- Supreme Court of the United States

Decided February 23, 1904
- Full case name: Buttfield v. Stranahan
- Citations: 192 U.S. 470 (more)

Holding
- The Tea Inspection Act was constitutional. Congress's power to regulate foreign trade is virtually unlimited under the Commerce Clause, it was not an impermissible delegation to the executive branch, and the enforcement of a standard is not a taking without due process of law.

Court membership
- Chief Justice Melville Fuller Associate Justices John M. Harlan · David J. Brewer Henry B. Brown · Edward D. White Rufus W. Peckham · Joseph McKenna Oliver W. Holmes Jr. · William R. Day

Case opinion
- Majority: White, joined by unanimous
- Brewer, Brown took no part in the consideration or decision of the case.

Laws applied
- Tea Inspection Act

= Buttfield v. Stranahan =

Buttfield v. Stranahan, , was a United States Supreme Court case in which the court held that the Tea Inspection Act was constitutional. Congress's power to regulate foreign trade is virtually unlimited under the Commerce Clause, it was not an impermissible delegation to the executive branch, and the enforcement of a standard is not a taking without due process of law.

==Background==

The Tea Inspection Act of March 2, 1897 (Note: 29 Stat. 604.) forbade the importation of any tea "inferior in purity, quality, and fitness for consumption" as compared with a legal standard.

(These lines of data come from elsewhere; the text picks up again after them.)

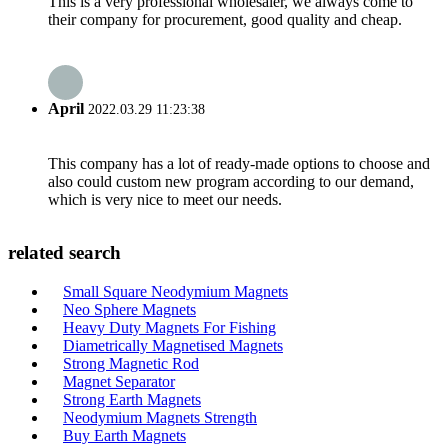
This is a very professional wholesaler, we always come to
their company for procurement, good quality and cheap.
April
2022.03.29 11:23:38
This company has a lot of ready-made options to choose and
also could custom new program according to our demand,
which is very nice to meet our needs.
related search
Small Square Neodymium Magnets
Neo Sphere Magnets
Heavy Duty Magnets For Fishing
Diametrically Magnetised Magnets
Strong Magnetic Rod
Magnet Separator
Strong Earth Magnets
Neodymium Magnets Strength
Buy Earth Magnets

On January 20, 1902, eight packages of tea were imported into the port of New York by a firm of which the Buttfield was the general partner. The tea was entered for import at the New York custom-house and was stored in a bonded warehouse. At that time, legal standards under the Tea Inspection Act selected by the Board of Tea Inspectors, had been put in force by the Treasury.

The eight packages of tea in question were within the "Country green teas" class, numbered 7 on list of standards. Within that class, there was a numbered list from 1 to 17 of varieties arranged from highest to lowest quality, and low-quality teas were prohibited. The tea was examined on February 7, 1902, and was rejected as "inferior to standard in quality." The term quality here meant its taste and flavor. The importer appealed to the Board of General Appraisers, and that board, on March 10, 1902, certified to the collector that "the said tea is inferior in quality to the standard prescribed by law," and accordingly denied the appeal.

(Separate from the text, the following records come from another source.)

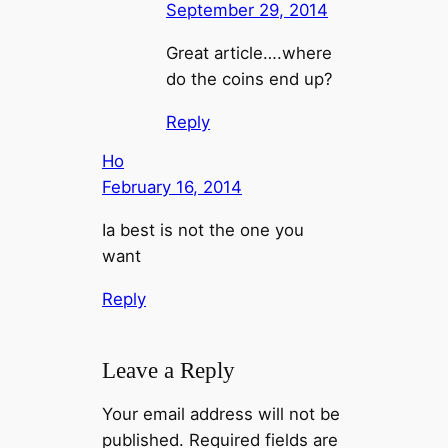
September 29, 2014
Great article….where
do the coins end up?
Reply
Ho
February 16, 2014
Ia best is not the one you
want
Reply
Leave a Reply
Your email address will not be
published.
Required fields are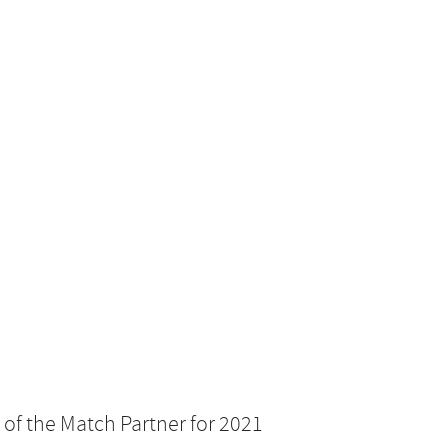
 of the Match Partner for 2021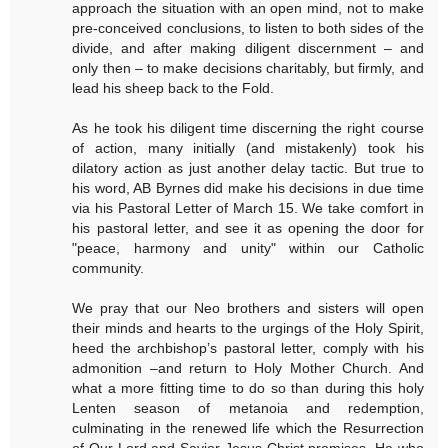
approach the situation with an open mind, not to make
pre-conceived conclusions, to listen to both sides of the
divide, and after making diligent discernment – and
only then – to make decisions charitably, but firmly, and
lead his sheep back to the Fold.
As he took his diligent time discerning the right course
of action, many initially (and mistakenly) took his
dilatory action as just another delay tactic. But true to
his word, AB Byrnes did make his decisions in due time
via his Pastoral Letter of March 15. We take comfort in
his pastoral letter, and see it as opening the door for
"peace, harmony and unity" within our Catholic
community.
We pray that our Neo brothers and sisters will open
their minds and hearts to the urgings of the Holy Spirit,
heed the archbishop’s pastoral letter, comply with his
admonition –and return to Holy Mother Church. And
what a more fitting time to do so than during this holy
Lenten season of metanoia and redemption,
culminating in the renewed life which the Resurrection
of Our Lord and Savior Jesus Christ promises, He who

In November, Buttfield applied to the collector for permission to withdraw the tea for consumption, on payment of the duties. The request was refused. Buttfield then applied for the release of the tea from bond in order to export it. This was also refused on the ground that the tea had been finally rejected under the Tea Inspection Act more than six months before this application. Buttfield was also notified that the tea would be destroyed. Buttfield sued in the Supreme Court of the State of New York, County of New York, against the collector of the Port of New York, to recover damages for the alleged wrongful seizure, removal and destruction of the tea. Because the case was about federal revenue laws, the collector removed the case to the United States District Court for the Southern District of New York.

At trial, the chairman of the Board of Tea Experts of the Treasury Department testified as to how the tea rated on the standard, and the parties argued about the interpretation of the standard. At the close of the evidence, the court overruled a motion to direct a verdict for Buttfield. Thereupon the court, granting a motion to direct a verdict for the collector, ruled that the only question was as to the constitutionality of the Tea Inspection Act. Upon the judgment, the case was appealed directly to the Supreme Court.

==Opinion of the court==

The Supreme Court issued an opinion on February 23, 1904.

==Later developments==

Considered a "leading" case in its time, Buttfield is now lesser known. It was the first case to articulate the "as far as reasonably practicable" standard of the nondelegation doctrine.